Each CPU can run as a type of "slave" to the main system's PCI bus, or it can operate on its own as a CPU with its own operating system.

Cost
The CSX600 board cost around $7000 and includes two CSX600 processors.  Considering that they deliver scalable 50-100 Gflop performance per dual-chip card, and that they consume only 20 watts of power, they apparently have found many homes in high-performance compute environments.  They are much more efficient than general purpose CPUs for highly parallel compute abilities.  And their double-precision (64-bit) abilities exceed those of current graphics cards.

Big picture
There is a clear movement in the semiconductor world toward massively parallel compute abilities.  When Intel announced a few years ago that they saw a future with 80 cores, even several hundred cores, most people thought they were thinking wishfully.  But as we move forward and see the benefits of specialized compute engines applied generically in this cookie-cutter fashion to be essentially "bolt on extensible", the advantage are clear.  Lower power, faster throughput, and the ability to leverage more of what is needed for many applications:  Parallel compute abilities.

I believe it won't be too many more years before we begin to see a truly modular approach to CPU component designs.  A common set of on-die interconnect protocols will be created which truly allow cookie-cutter compute blocks to be added onto a single silicon die, thereby extending the base abilities of the CPU with specialized processing units.  AMD has referred to this as the Torrenza platform, though eventually they will see GPU integration and non-GPU processing through open-source socket protocols.  Intel's Tera-scale processor is ideally suited for this kind of expansion as it already has the on-die communication infrastructure to allow massive routing and bandwidth between compute cores.

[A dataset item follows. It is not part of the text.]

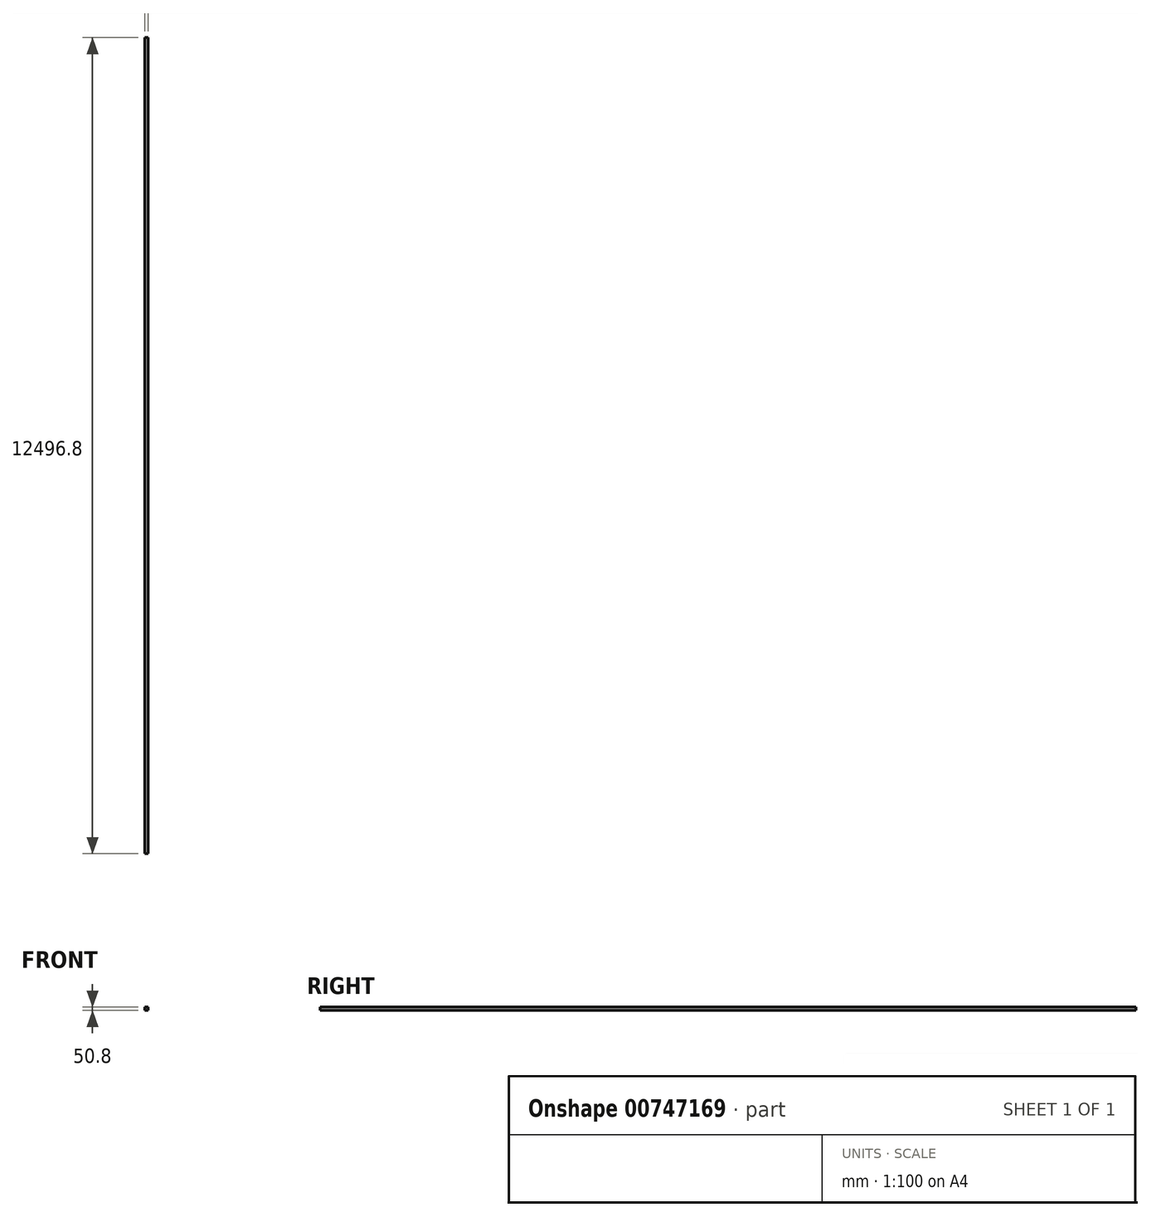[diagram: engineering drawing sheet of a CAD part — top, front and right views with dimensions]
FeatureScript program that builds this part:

Things are changing very quickly in the semiconductor landscape.  As fundamental components are wielded now logically via a computer model, with the computer doing the hard part of taking the model and converting it into something which actually works in silicon for the designer.  The physical has become the abstract.  The abstract has taken the shape of an idea.  And the idea is limited only by how far the human mind can push it.

As we stand today, products like CSX600, Tera-scale, Torrenza/Fusion will be those which pave the way for future compute abilities.  Individually they may or may not make it in the marketplace, but it will be their design which wins in the end.  Shared, corporate, executive computing in a common framework supporting all internal processor cores.